Content starts

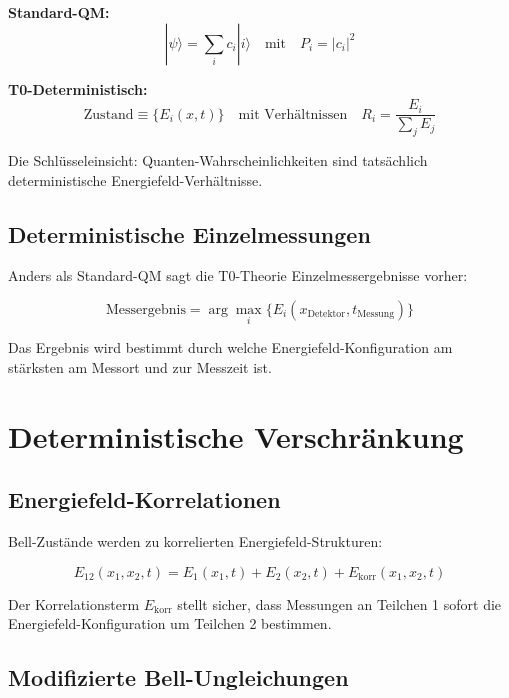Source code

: \documentclass[12pt,a4paper]{report}
\begin{document}
\textbf{Standard-QM:}
\begin{equation}
	|\psi\rangle = \sum_i c_i |i\rangle \quad \text{mit} \quad P_i = |c_i|^2
\end{equation}

\textbf{T0-Deterministisch:}
\begin{equation}
	\text{Zustand} \equiv \{E_i(x,t)\} \quad \text{mit Verhältnissen} \quad R_i = \frac{E_i}{\sum_j E_j}
\end{equation}

Die Schlüsseleinsicht: Quanten-Wahrscheinlichkeiten sind tatsächlich deterministische Energiefeld-Verhältnisse.

\subsection{Deterministische Einzelmessungen}
\label{subsec:deterministic_measurements}

Anders als Standard-QM sagt die T0-Theorie Einzelmessergebnisse vorher:

\begin{equation}
	\text{Messergebnis} = \arg\max_i\{E_i(x_{\text{Detektor}}, t_{\text{Messung}})\}
\end{equation}

Das Ergebnis wird bestimmt durch welche Energiefeld-Konfiguration am stärksten am Messort und zur Messzeit ist.

\section{Deterministische Verschränkung}
\label{sec:deterministic_entanglement}

\subsection{Energiefeld-Korrelationen}
\label{subsec:energy_field_correlations}

Bell-Zustände werden zu korrelierten Energiefeld-Strukturen:

\begin{equation}
	E_{12}(x_1,x_2,t) = E_1(x_1,t) + E_2(x_2,t) + E_{\text{korr}}(x_1,x_2,t)
\end{equation}

Der Korrelationsterm $E_{\text{korr}}$ stellt sicher, dass Messungen an Teilchen 1 sofort die Energiefeld-Konfiguration um Teilchen 2 bestimmen.

\subsection{Modifizierte Bell-Ungleichungen}
\label{subsec:modified_bell_inequalities}
\end{document}
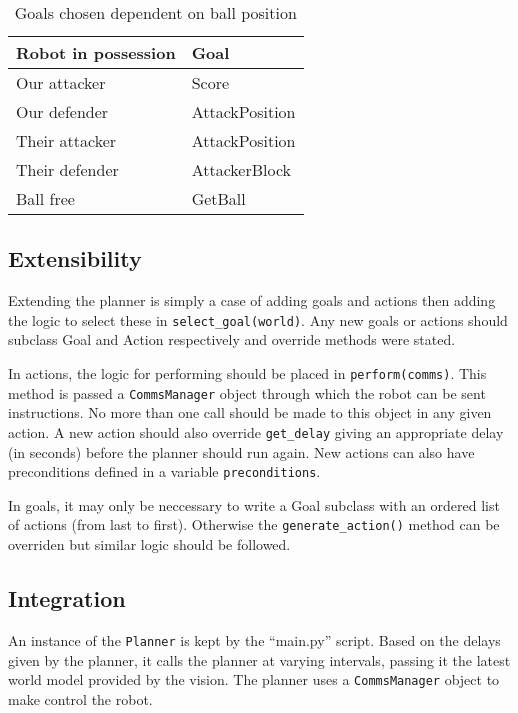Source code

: \begin{table}[H]
\centering
\begin{tabular}{ l l}
\toprule
\textbf{Robot in possession} & \textbf{Goal} \\ \midrule
Our attacker & Score \\
Our defender & AttackPosition \\
Their attacker & AttackPosition \\
Their defender & AttackerBlock \\
Ball free & GetBall \\ \bottomrule
\end{tabular}
\caption{Goals chosen dependent on ball position}
\label{tbl:goals}
\end{table}

\subsection{Extensibility}

Extending the planner is simply a case of adding goals and actions then adding the logic to select these in \texttt{select\_goal(world)}. Any new goals or actions should subclass Goal and Action respectively and override methods were stated.

In actions, the logic for performing should be placed in \texttt{perform(comms)}. This method is passed a \texttt{CommsManager} object through which the robot can be sent instructions. No more than one call should be made to this object in any given action. A new action should also override \texttt{get\_delay} giving an appropriate delay (in seconds) before the planner should run again. New actions can also have preconditions defined in a variable \texttt{preconditions}.

In goals, it may only be neccessary to write a Goal subclass with an ordered list of actions (from last to first). Otherwise the \texttt{generate\_action()} method can be overriden but similar logic should be followed.

\subsection{Integration}

An instance of the \texttt{Planner} is kept by the ``main.py'' script. Based on the delays given by the planner, it calls the planner at varying intervals, passing it the latest world model provided by the vision. The planner uses a \texttt{CommsManager} object to make control the robot.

Content ends

WORK ITEM :: Find every line in the listing that has the string "Their", then give the count by itself.

REPLY TO THE TASK :: 2